Dün yeni eğitim-öğretim yılı başladı… Eğitim hayatım boyunca en çok aklımı meşgul eden konu, her formül, teorik bilgi ezberleme zorunluluğumun ardından “Allah aşkına bunları okul bitince ya da sınavdan sonra bana bir daha kim soracak, ne işime yarayacak…” tarzındaki isyanlardı… Pek çoğunu kimse sormadı ve hiç lazım olmadı; doğru… Eğitim hayatı insanın yaşamında bilinci, aklı ve karakterinin fark edilmeden oluşturulduğu zaman dilimi bence… Matematiğim hep diğer derslere nazaran bir tık zayıftı, sevmeyi bırakın nefret etiğim bile söylenebilir; hiç o alanda bir şey yapmaya yönelmedim. Lise hayatımın en önemli dersi; yaşamımı rakamlar değil harfler ve kelimeler üzerine kuracağım işaretiydi… Bunu o zaman ne kadar anladım bilmiyorum; ama bugün o can sıkıcı matematik formülleri ve problemleriyle uğraşmadığım için çok memnunum. Annemin “Muhasebeci ol” ısrarına bir yerde boyun eğilseydim ki hiç mümkünatı yoktu, muhtemelen iş hayatında mutsuz olurdum… Rakamları görünce daha beynim “Ben bunu yapamam” diye alarm vermeye başlıyor : ) Ama harfler, kelimeler öyle mi? Hayata pek çok hata ve şeyi eksik yapmış olabilirim ancak kendimi yanlış ifade ettiğim veya derdimi doğru olmayan şekilde anlattığım (istisnalar kaideyi bozmaz, onlar tüm toplumsal yargıları yerlere bir eder : ))) vakitler çok azdır. Düzeltmem, yoluna sokmam hep imkan dahilinde olmuştur…
Eğitim hayatına fizik, kimya veya geometriyi öğrenmek amacıyla yaklaşılmamalı… Bence insan kendisini tanımak ve dünyayı anlamak için olabildiğince eğitim deryasından faydalanmalı. Türkiye olarak eğitim fırsatlarımızda pek çok konuda olduğu gibi tıkanıklıklarımız ve çıkmaz sokaklarımız var. Bunun telafisi olarak sorunları kendi çabasıyla çözme ustalığı, çalışkanlıkla ödüllendirilmişiz.

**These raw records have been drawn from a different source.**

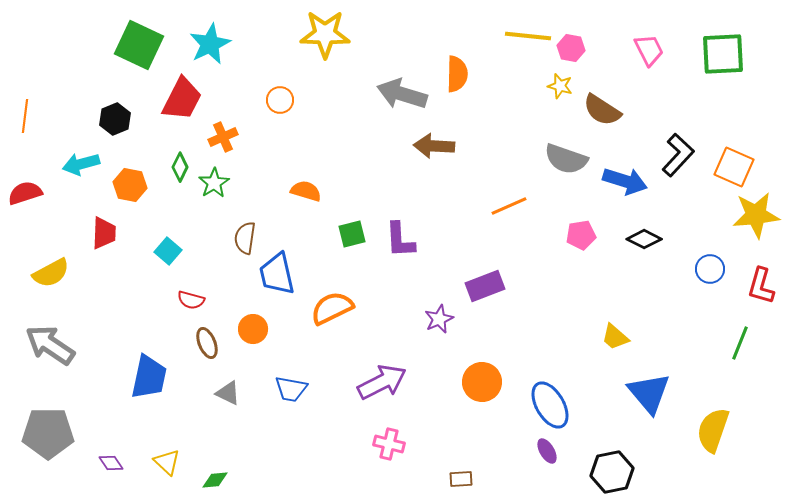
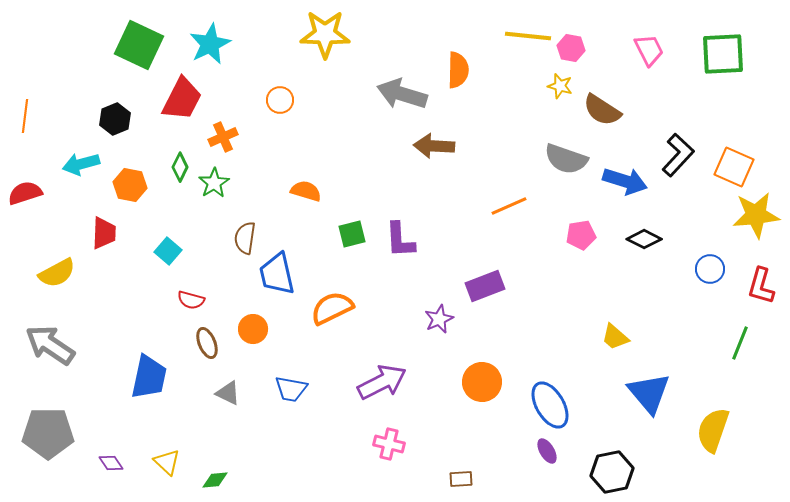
orange semicircle at (457, 74): moved 1 px right, 4 px up
yellow semicircle at (51, 273): moved 6 px right
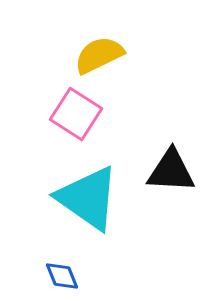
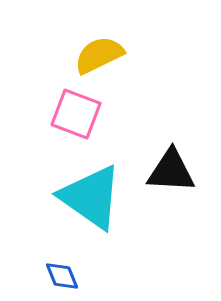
pink square: rotated 12 degrees counterclockwise
cyan triangle: moved 3 px right, 1 px up
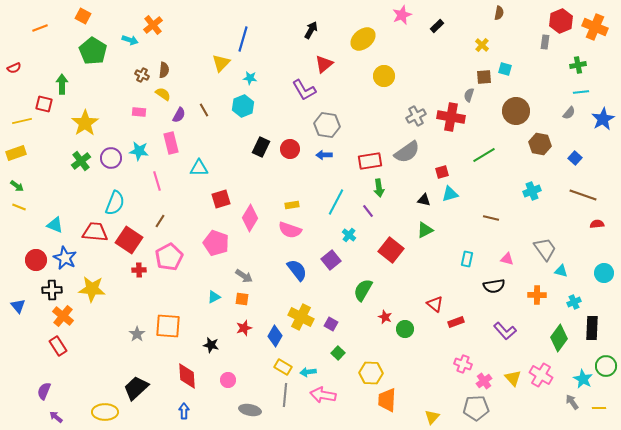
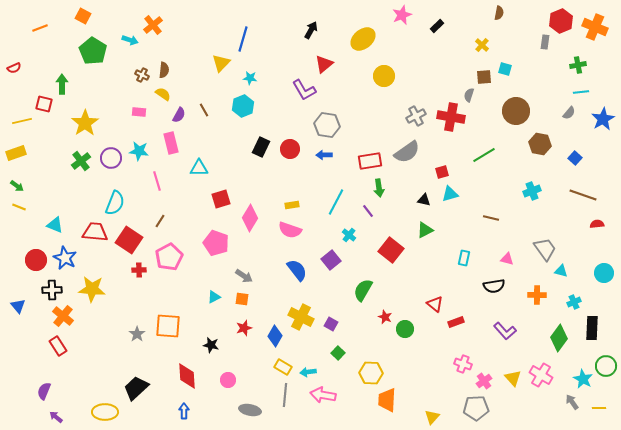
cyan rectangle at (467, 259): moved 3 px left, 1 px up
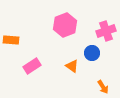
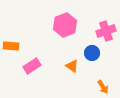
orange rectangle: moved 6 px down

Eğitim ömür boyu sürmesi gereken, sadece okul kurumsallığı altında değil yaşamın her alanında, gelişim algısıyla yaklaşım göstermemiz gereken önemli bir süreç.
Öğrenmeye kapılarımızı, benliğimizi kapattığımız zaman hayat ile bağımızı, yaşamdan zevk almak adına önemli bir çabayı terk etmiş oluruz.
Derslerinize çalışın bu önemli ama ne olur dünyayı ve hayatı tanımak adına bol bol kitap okuyun. Eğitim, gelişimle desteklenmediği sürece insanda hep bir şeyler eksik, tamamlanamamış vaziyette kalır.
Yeni eğitim-öğretim yılı hayırlı ve bol kitaplı olsun; romanlar, hikayeler, şiirler hayatınızdan eksik olmasın…
GÜNÜN SÖZÜ…
Bir Hint masalına göre; Kedi korkusundan devamlı endişe içinde yaşayan bir fare vardır.
Büyücünün biri fareye acır ve onu bir kediye dönüştürür. Fare, kedi olmaktan son derece mutlu olacağı yerde bu kez de köpekten korkmaya başlar. Büyücü bu kez onu bir kaplana dönüştürür. Kaplan olan fare, sevineceği yerde avcıdan korkmaya baslar.
Büyücü bakar ki, ne yaparsa yapsın farenin korkusunu yenmeye imkân yok. Onu eski haline döndürür.
Ve der ki: “Sen cesaretsiz ve korkak birisin. Sende sadece bir farenin yüreği var. O yüzden ben sana yardım edemem.”
Ünlü yazar Shakespeare, bu konuda söyle diyor:
“İnsanların çoğu sevmekten korkuyor, kaybetmekten korktuğu için.
Düşünmekten korkuyor, sorumluluk getireceği için.
Konuşmaktan korkuyor, eleştirilmekten korktuğu için.
Yaşlanmaktan korkuyor, yaşının kıymetini bilmediği için.
Unutulmaktan korkuyor, dünyaya iyi bir şey vermediği için.
Ve ölmekten korkuyor, aslında yaşamayı bilmediği için.”